Reses hari pertama dilaksanakan berupa kunjungan ke rumah warga di wilayah RT 012 RW 018 Kelurahan Sukatani, Kecamatan Tapos. Hadir dalam kegiatan reses ini:Ketua RW 018 Iwan S, Ketua RT 012 Bambang S, dan beberapa warga RT 012 RW 018. Reses dilaksankan dengan menerapkan protokol kesehatan.

Kegiatan reses dilakukan dalam bentuk penyampaian informasi, dialog serta menyerap aspirasi dari pihak RW, RT, dan warga yang hadir.
Aspirasi yang disampaikan di antaranya perbaikan jembatan yang rubuh yang membahayakan lalulintas di salah satu jalan utama di lingkungan RW 018, lanjutan betonisasi Jalan Semangka 5, turab tebing di RT 012 RW 018, perbaikan lapangan olahraga, dan pembuatan Kartu Identitas Anak (KIA).

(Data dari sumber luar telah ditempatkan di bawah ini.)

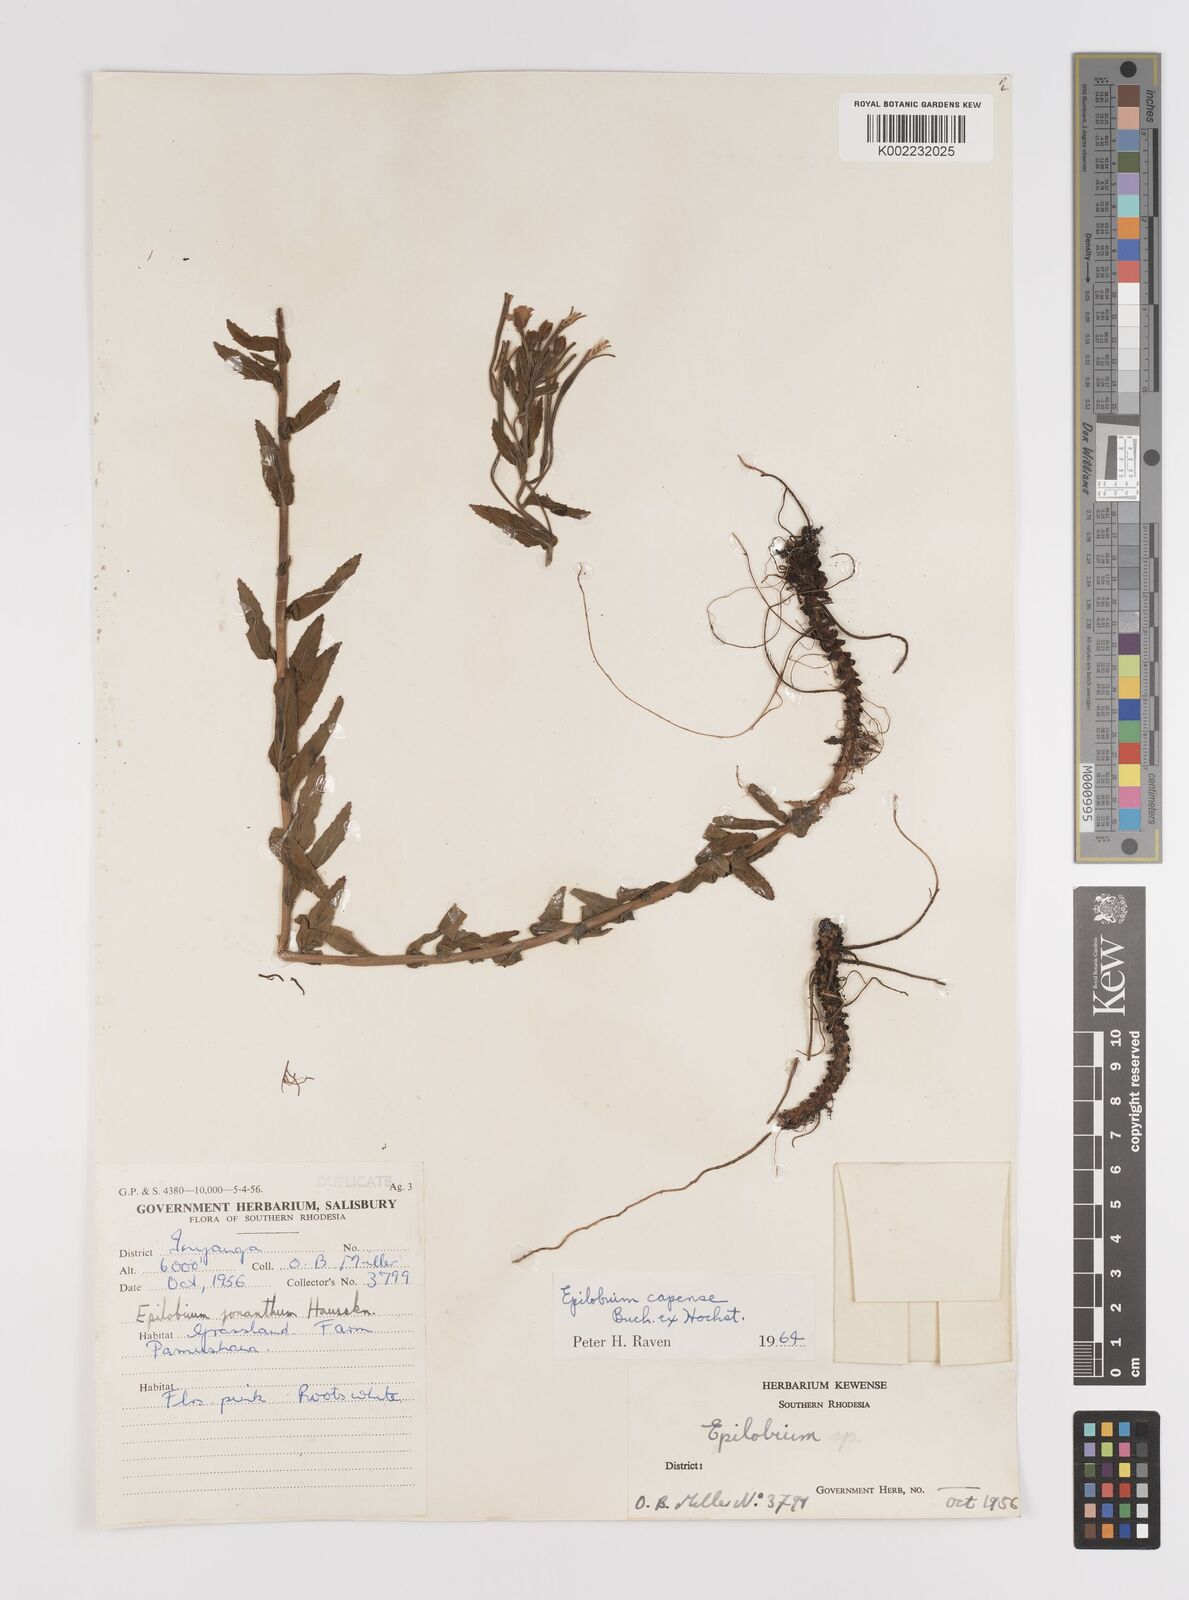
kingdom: Plantae
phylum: Tracheophyta
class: Magnoliopsida
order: Myrtales
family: Onagraceae
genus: Epilobium
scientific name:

Sama dengan hari pertama, reses hari kedua dilaksanakan berupa kunjungan ke warga. Kunjungan kali ini ke wilayah RT 001 – 006 RW 010 Kelurahan Sukamaju, Kecamatan Cilodong. Hadir dalam acara reses aleg senior PKS Depok tersebut, antara lain Ketua RW 010 M. Isnaeni, Ketua LPM Kelurahan Sukamaju Kusmawan, dan para ketua RT se-RW 010.

Banyak aspirasi yang disampaikan peserta reses terkait beberapa hal. Permohonan yang diajukan kepada pak Quri, sapaan akrab Qurtifa Wijaya, yaitu permohona bantuan pengadaan lahan posyandu dan sarana prasarana posyandu, perbaikan saluran air di RT 005 dan RT 006, bantuan alat marawis dan sound system, renovasi/perluasan Masjid Baiturrahman, pengadaan pelatihan keterampilan untuk remaja, pelatihan penanganan kebakaran, dan pemeriksaan kesehatan gratis untuk warga.

Reses hari ketiga dilaksanakan berupa kunjungan ke warga di wilayah Perumahan Laguna I Kelurahan Cilangkap, Kecamatan Tapos. Hadir dalam kegiatan reses ini pimpinan dan anggota komunitas ojek online (ojol) SOTER. Aspirasi yang disampaikan para pengemudi ojol tersebut, antara lain permohonan pengurusan pengadaan shelter untuk ojol di Terminal Jatijajar, permohonan bantuan sarana prasarana kesekretariatan SOTER, dan bantuan pembuatan Kartu Indonesia Sehat (KIS) untuk anggota SOTER.